Zynga, maker of 'FarmVille,' expects 3Q loss
Zynga expects net loss of 12 to 14 cents a share, after taking a charge of $85 million or more on its purchase of flailing OMGPop. Zynga shares lose 18 percent in after-hours trading.
Zynga Inc., the maker "FarmVille" and other online games, expects a loss for the third quarter due to weak demand for some of its titles. It's also taking a charge related to its acquisition of OMGPop, a mobile game maker, which it bought for $183 million in March.
The San Francisco-based game company said Thursday that it sees a net loss of 12 to 14 cents per share for the three months that ended on Sept. 30. Excluding one-time items the company expects to break even or post a loss of 1 cent per share.
Zynga also forecast revenue of $300 million to $305 million.
Analysts, on average, expect breakeven earnings on revenue of $286.7 million, according to FactSet.

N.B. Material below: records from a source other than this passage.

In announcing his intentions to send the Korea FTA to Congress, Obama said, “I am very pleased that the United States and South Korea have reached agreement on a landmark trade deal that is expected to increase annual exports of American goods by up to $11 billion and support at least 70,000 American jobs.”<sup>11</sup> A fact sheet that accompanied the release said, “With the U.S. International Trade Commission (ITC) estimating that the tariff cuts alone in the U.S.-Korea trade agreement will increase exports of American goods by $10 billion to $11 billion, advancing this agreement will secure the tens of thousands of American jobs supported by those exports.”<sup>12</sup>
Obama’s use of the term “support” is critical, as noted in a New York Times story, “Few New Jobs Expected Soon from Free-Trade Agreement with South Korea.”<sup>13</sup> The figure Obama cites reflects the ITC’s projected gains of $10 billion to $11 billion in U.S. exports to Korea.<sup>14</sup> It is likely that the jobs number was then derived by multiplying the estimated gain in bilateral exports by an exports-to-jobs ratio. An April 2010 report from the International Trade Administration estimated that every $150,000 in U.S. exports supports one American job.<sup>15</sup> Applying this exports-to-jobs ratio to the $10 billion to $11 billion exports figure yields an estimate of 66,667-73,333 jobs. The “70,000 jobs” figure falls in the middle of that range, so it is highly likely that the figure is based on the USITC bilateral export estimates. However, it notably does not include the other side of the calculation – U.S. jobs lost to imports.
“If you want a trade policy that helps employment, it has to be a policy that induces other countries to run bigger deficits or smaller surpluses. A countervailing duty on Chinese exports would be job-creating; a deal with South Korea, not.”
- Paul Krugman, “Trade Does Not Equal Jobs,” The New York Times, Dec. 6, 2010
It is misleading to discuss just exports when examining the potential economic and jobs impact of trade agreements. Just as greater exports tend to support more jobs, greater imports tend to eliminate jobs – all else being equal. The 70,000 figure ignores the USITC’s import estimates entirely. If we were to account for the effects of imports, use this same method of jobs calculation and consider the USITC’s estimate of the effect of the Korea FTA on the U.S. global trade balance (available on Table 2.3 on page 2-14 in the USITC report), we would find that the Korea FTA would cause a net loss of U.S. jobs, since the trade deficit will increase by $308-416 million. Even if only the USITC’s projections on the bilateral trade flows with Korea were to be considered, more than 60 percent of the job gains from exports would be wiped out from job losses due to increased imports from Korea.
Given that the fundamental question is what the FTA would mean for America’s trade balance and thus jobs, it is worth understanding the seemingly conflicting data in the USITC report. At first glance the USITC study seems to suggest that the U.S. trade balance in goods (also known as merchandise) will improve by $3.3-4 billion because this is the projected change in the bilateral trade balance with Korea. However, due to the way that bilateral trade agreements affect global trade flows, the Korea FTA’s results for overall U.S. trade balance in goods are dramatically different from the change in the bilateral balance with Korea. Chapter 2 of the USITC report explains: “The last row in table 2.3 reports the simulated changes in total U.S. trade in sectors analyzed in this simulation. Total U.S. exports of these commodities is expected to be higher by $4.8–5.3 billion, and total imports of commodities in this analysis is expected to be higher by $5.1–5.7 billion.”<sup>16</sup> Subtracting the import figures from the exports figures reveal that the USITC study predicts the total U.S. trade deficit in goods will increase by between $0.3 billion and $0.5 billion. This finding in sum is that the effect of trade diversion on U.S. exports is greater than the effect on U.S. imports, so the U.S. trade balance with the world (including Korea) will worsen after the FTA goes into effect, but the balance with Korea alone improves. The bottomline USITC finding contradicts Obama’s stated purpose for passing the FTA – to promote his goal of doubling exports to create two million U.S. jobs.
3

Zynga said will take a charge of $85 million to $95 million on its acquisition of OMGPop, the company behind "Draw Something." The charge — which amounts to roughly half of what Zynga paid for the company, represents its diminishing value. While user numbers soared earlier this year, "Draw Something" quickly lost footing in the months following the acquisition.

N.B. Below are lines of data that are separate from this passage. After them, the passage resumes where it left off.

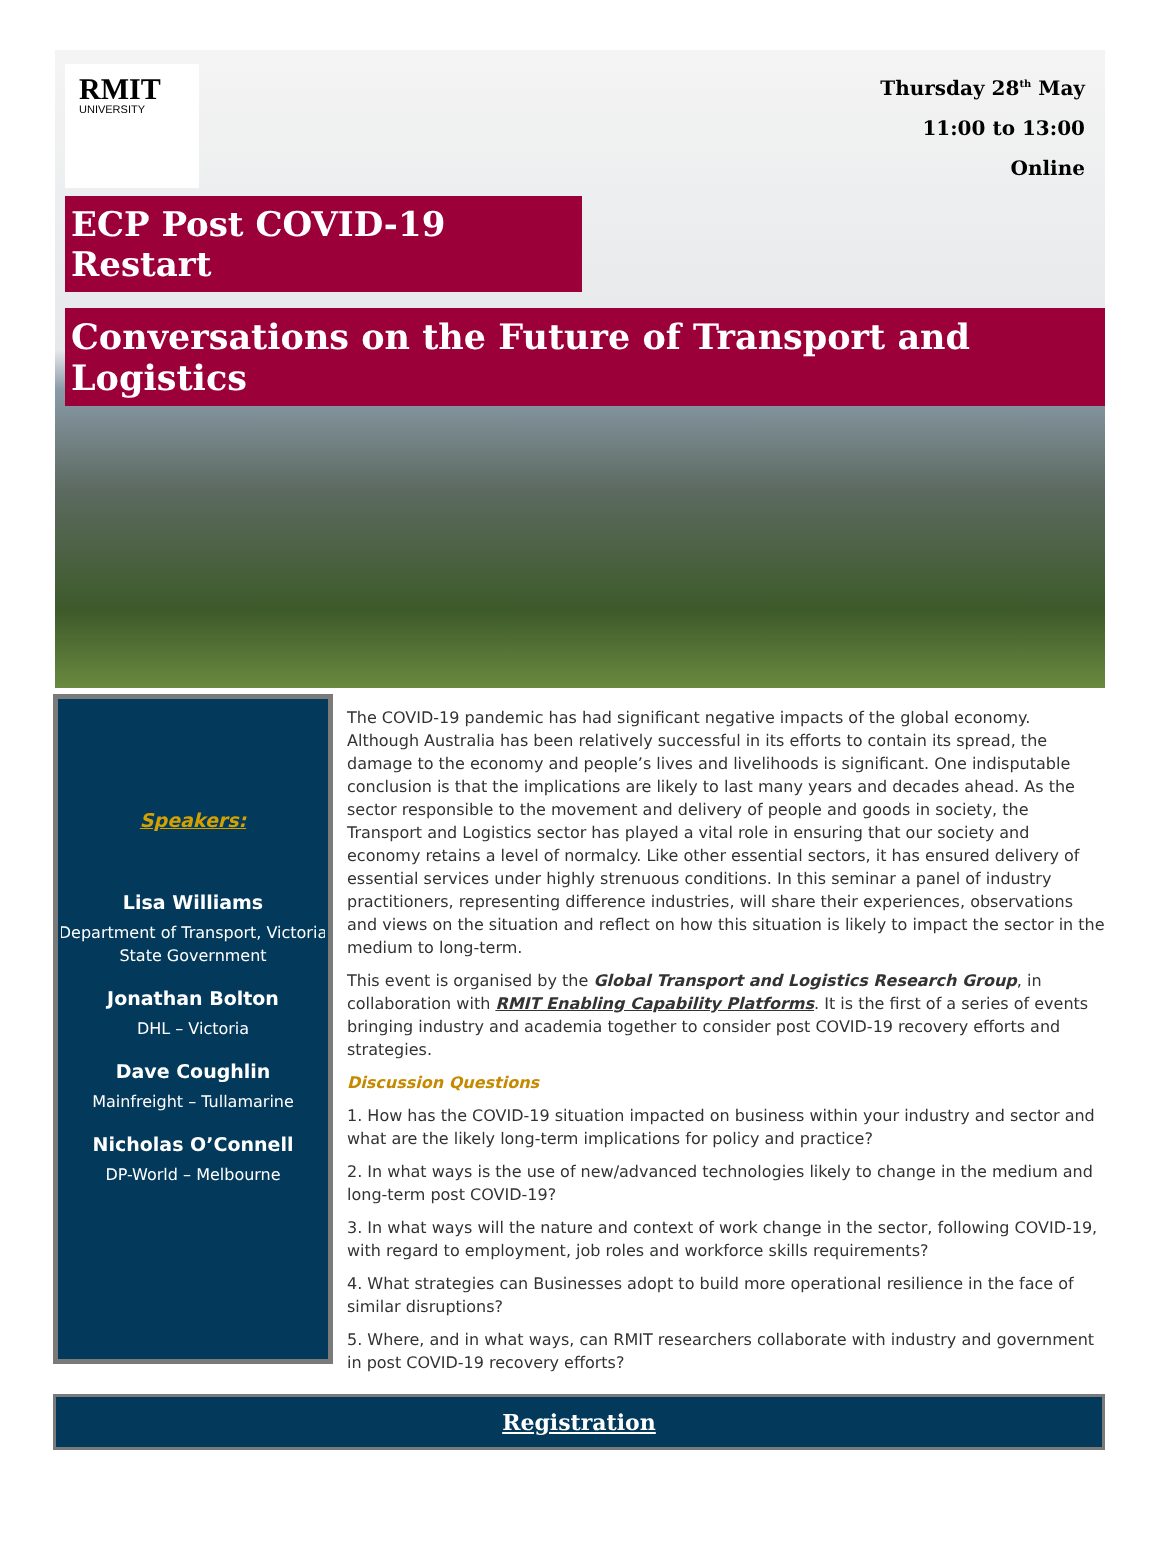RMIT
UNIVERSITY
Thursday 28<sup>th</sup> May
11:00 to 13:00
Online
ECP Post COVID-19 Restart
Conversations on the Future of Transport and Logistics
Speakers:
Lisa Williams
Department of Transport, Victoria State Government
Jonathan Bolton
DHL – Victoria
Dave Coughlin
Mainfreight – Tullamarine
Nicholas O’Connell
DP-World – Melbourne
The COVID-19 pandemic has had significant negative impacts of the global economy. Although Australia has been relatively successful in its efforts to contain its spread, the damage to the economy and people’s lives and livelihoods is significant. One indisputable conclusion is that the implications are likely to last many years and decades ahead. As the sector responsible to the movement and delivery of people and goods in society, the Transport and Logistics sector has played a vital role in ensuring that our society and economy retains a level of normalcy. Like other essential sectors, it has ensured delivery of essential services under highly strenuous conditions. In this seminar a panel of industry practitioners, representing difference industries, will share their experiences, observations and views on the situation and reflect on how this situation is likely to impact the sector in the medium to long-term.
This event is organised by the Global Transport and Logistics Research Group, in collaboration with RMIT Enabling Capability Platforms. It is the first of a series of events bringing industry and academia together to consider post COVID-19 recovery efforts and strategies.
Discussion Questions
1. How has the COVID-19 situation impacted on business within your industry and sector and what are the likely long-term implications for policy and practice?
2. In what ways is the use of new/advanced technologies likely to change in the medium and long-term post COVID-19?
3. In what ways will the nature and context of work change in the sector, following COVID-19, with regard to employment, job roles and workforce skills requirements?
4. What strategies can Businesses adopt to build more operational resilience in the face of similar disruptions?
5. Where, and in what ways, can RMIT researchers collaborate with industry and government in post COVID-19 recovery efforts?
Registration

Zynga also cut its guidance for the full year. It expects bookings of nearly $1.09 billion to $1.1 billion, down from earlier expectations of between $1.15 billion to $1.23 billion. Bookings reflect in-game purchases of virtual goods in the quarter they occur.

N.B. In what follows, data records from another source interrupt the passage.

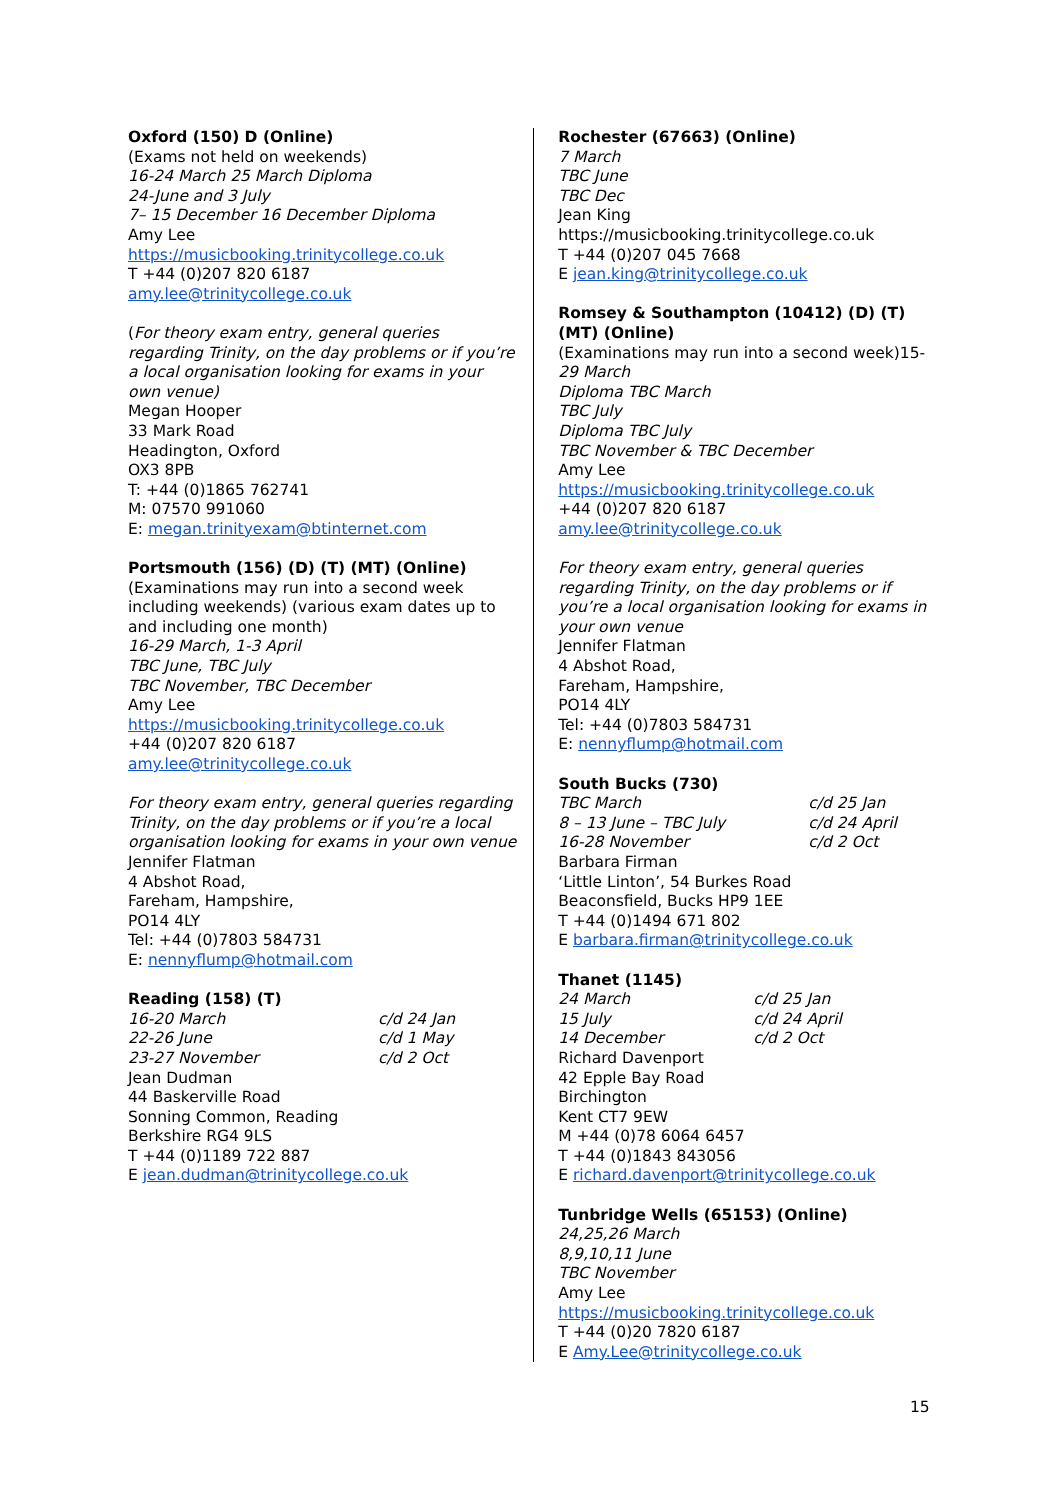Oxford (150) D (Online)
(Exams not held on weekends)
16-24 March 25 March Diploma
24-June and 3 July
7– 15 December 16 December Diploma
Amy Lee
https://musicbooking.trinitycollege.co.uk
T +44 (0)207 820 6187
amy.lee@trinitycollege.co.uk
(For theory exam entry, general queries regarding Trinity, on the day problems or if you’re a local organisation looking for exams in your own venue)
Megan Hooper
33 Mark Road
Headington, Oxford
OX3 8PB
T: +44 (0)1865 762741
M: 07570 991060
E: megan.trinityexam@btinternet.com
Portsmouth (156) (D) (T) (MT) (Online)
(Examinations may run into a second week including weekends) (various exam dates up to and including one month)
16-29 March, 1-3 April
TBC June, TBC July
TBC November, TBC December
Amy Lee
https://musicbooking.trinitycollege.co.uk
+44 (0)207 820 6187
amy.lee@trinitycollege.co.uk
For theory exam entry, general queries regarding Trinity, on the day problems or if you’re a local organisation looking for exams in your own venue
Jennifer Flatman
4 Abshot Road,
Fareham, Hampshire,
PO14 4LY
Tel: +44 (0)7803 584731
E: nennyflump@hotmail.com
Reading (158) (T)
16-20 March c/d 24 Jan
22-26 June c/d 1 May
23-27 November c/d 2 Oct
Jean Dudman
44 Baskerville Road
Sonning Common, Reading
Berkshire RG4 9LS
T +44 (0)1189 722 887
E jean.dudman@trinitycollege.co.uk
Rochester (67663) (Online)
7 March
TBC June
TBC Dec
Jean King
https://musicbooking.trinitycollege.co.uk
T +44 (0)207 045 7668
E jean.king@trinitycollege.co.uk
Romsey & Southampton (10412) (D) (T) (MT) (Online)
(Examinations may run into a second week)15-29 March
Diploma TBC March
TBC July
Diploma TBC July
TBC November & TBC December
Amy Lee
https://musicbooking.trinitycollege.co.uk
+44 (0)207 820 6187
amy.lee@trinitycollege.co.uk
For theory exam entry, general queries regarding Trinity, on the day problems or if you’re a local organisation looking for exams in your own venue
Jennifer Flatman
4 Abshot Road,
Fareham, Hampshire,
PO14 4LY
Tel: +44 (0)7803 584731
E: nennyflump@hotmail.com
South Bucks (730)
TBC March c/d 25 Jan
8 – 13 June – TBC July c/d 24 April
16-28 November c/d 2 Oct
Barbara Firman
‘Little Linton’, 54 Burkes Road
Beaconsfield, Bucks HP9 1EE
T +44 (0)1494 671 802
E barbara.firman@trinitycollege.co.uk
Thanet (1145)
24 March c/d 25 Jan
15 July c/d 24 April
14 December c/d 2 Oct
Richard Davenport
42 Epple Bay Road
Birchington
Kent CT7 9EW
M +44 (0)78 6064 6457
T +44 (0)1843 843056
E richard.davenport@trinitycollege.co.uk
Tunbridge Wells (65153) (Online)
24,25,26 March
8,9,10,11 June
TBC November
Amy Lee
https://musicbooking.trinitycollege.co.uk
T +44 (0)20 7820 6187
E Amy.Lee@trinitycollege.co.uk
15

"The third quarter of 2012 continued to be challenging and, while many of our games performed to plan, as a whole we did not execute to our satisfaction," said CEO Mark Pincus in a statement.
He added that the company remains "optimistic about the opportunity for social gaming and the power of our player network of 311 million monthly active users. When we offer our players highly engaging content, they respond."
Investors were not as optimistic. Zynga shares tumbled 51 cents, or 18 percent, to $2.31 in after-hours trading.